▶ What is needed:
Once the line containing "19: (461, 247)" is found in the entries below, reproduce it and every line after it, stopping at and including the line containing "42: (479, 274)"; reproduce nothing else, and keep each line exact.

Point correspondence tracking data
◇ ◇ ◇
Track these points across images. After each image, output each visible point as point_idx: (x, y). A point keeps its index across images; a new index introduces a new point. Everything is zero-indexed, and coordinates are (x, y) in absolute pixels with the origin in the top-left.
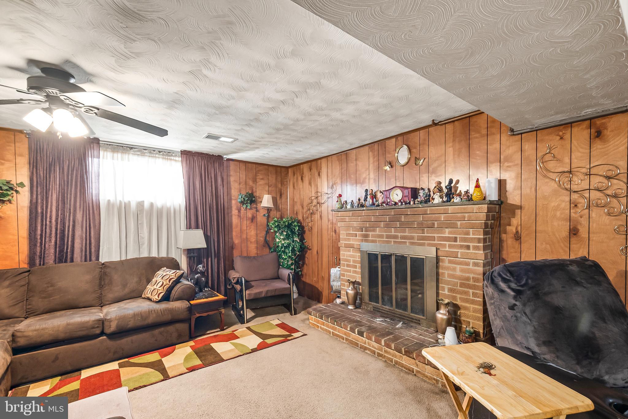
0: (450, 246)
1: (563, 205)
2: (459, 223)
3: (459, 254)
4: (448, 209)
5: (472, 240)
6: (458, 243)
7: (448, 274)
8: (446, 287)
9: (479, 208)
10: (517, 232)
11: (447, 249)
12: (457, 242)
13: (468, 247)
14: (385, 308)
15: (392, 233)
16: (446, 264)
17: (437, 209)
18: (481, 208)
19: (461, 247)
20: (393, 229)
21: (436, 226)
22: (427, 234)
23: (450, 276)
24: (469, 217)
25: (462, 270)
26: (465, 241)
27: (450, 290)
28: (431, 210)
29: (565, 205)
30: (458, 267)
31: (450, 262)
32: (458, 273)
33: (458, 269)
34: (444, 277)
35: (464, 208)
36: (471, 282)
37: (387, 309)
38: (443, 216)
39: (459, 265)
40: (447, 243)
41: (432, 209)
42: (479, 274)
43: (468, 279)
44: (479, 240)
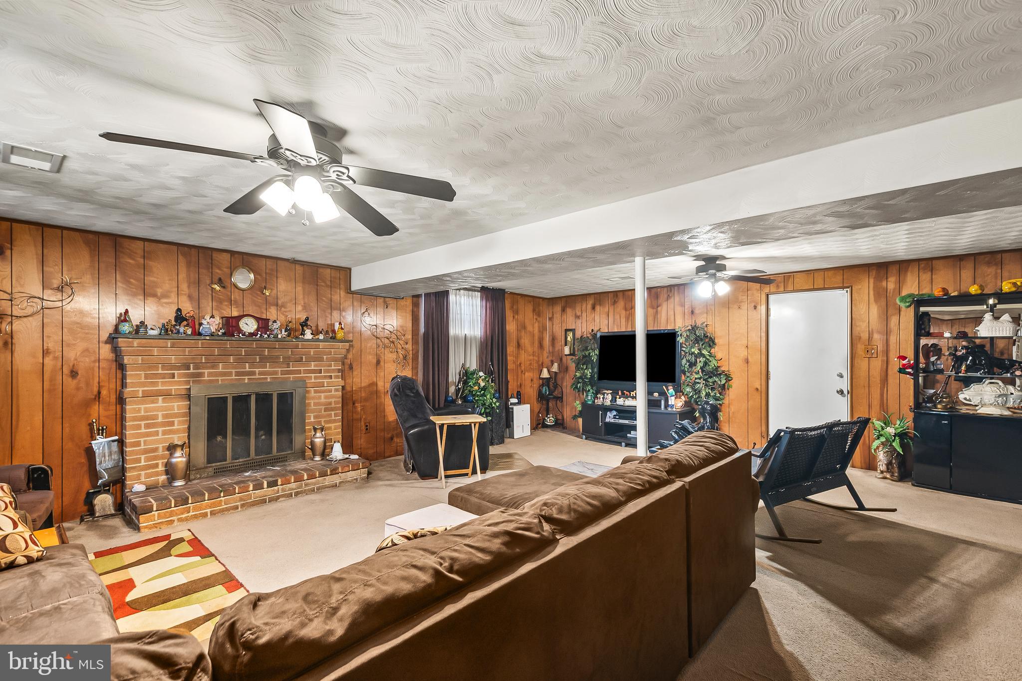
0: (316, 378)
1: (374, 345)
2: (325, 357)
3: (325, 383)
4: (319, 345)
5: (333, 371)
6: (323, 374)
7: (314, 403)
8: (312, 415)
9: (343, 346)
10: (351, 364)
11: (313, 381)
12: (321, 373)
13: (331, 377)
14: (238, 462)
15: (246, 369)
16: (313, 394)
17: (309, 344)
18: (345, 345)
19: (325, 377)
20: (247, 364)
21: (304, 360)
22: (292, 368)
23: (315, 404)
24: (334, 352)
25: (326, 397)
26: (328, 372)
27: (315, 417)
28: (302, 345)
29: (375, 346)
30: (323, 395)
31: (316, 392)
32: (323, 400)
33: (323, 397)
34: (310, 406)
35: (333, 345)
36: (333, 405)
37: (240, 462)
38: (312, 351)
39: (323, 393)
40: (313, 375)
41: (304, 344)
42: (339, 398)
43: (330, 403)
44: (339, 371)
◇ ◇ ◇
▶ Exercise result:
19: (461, 247)
20: (393, 229)
21: (436, 226)
22: (427, 234)
23: (450, 276)
24: (469, 217)
25: (462, 270)
26: (465, 241)
27: (450, 290)
28: (431, 210)
29: (565, 205)
30: (458, 267)
31: (450, 262)
32: (458, 273)
33: (458, 269)
34: (444, 277)
35: (464, 208)
36: (471, 282)
37: (387, 309)
38: (443, 216)
39: (459, 265)
40: (447, 243)
41: (432, 209)
42: (479, 274)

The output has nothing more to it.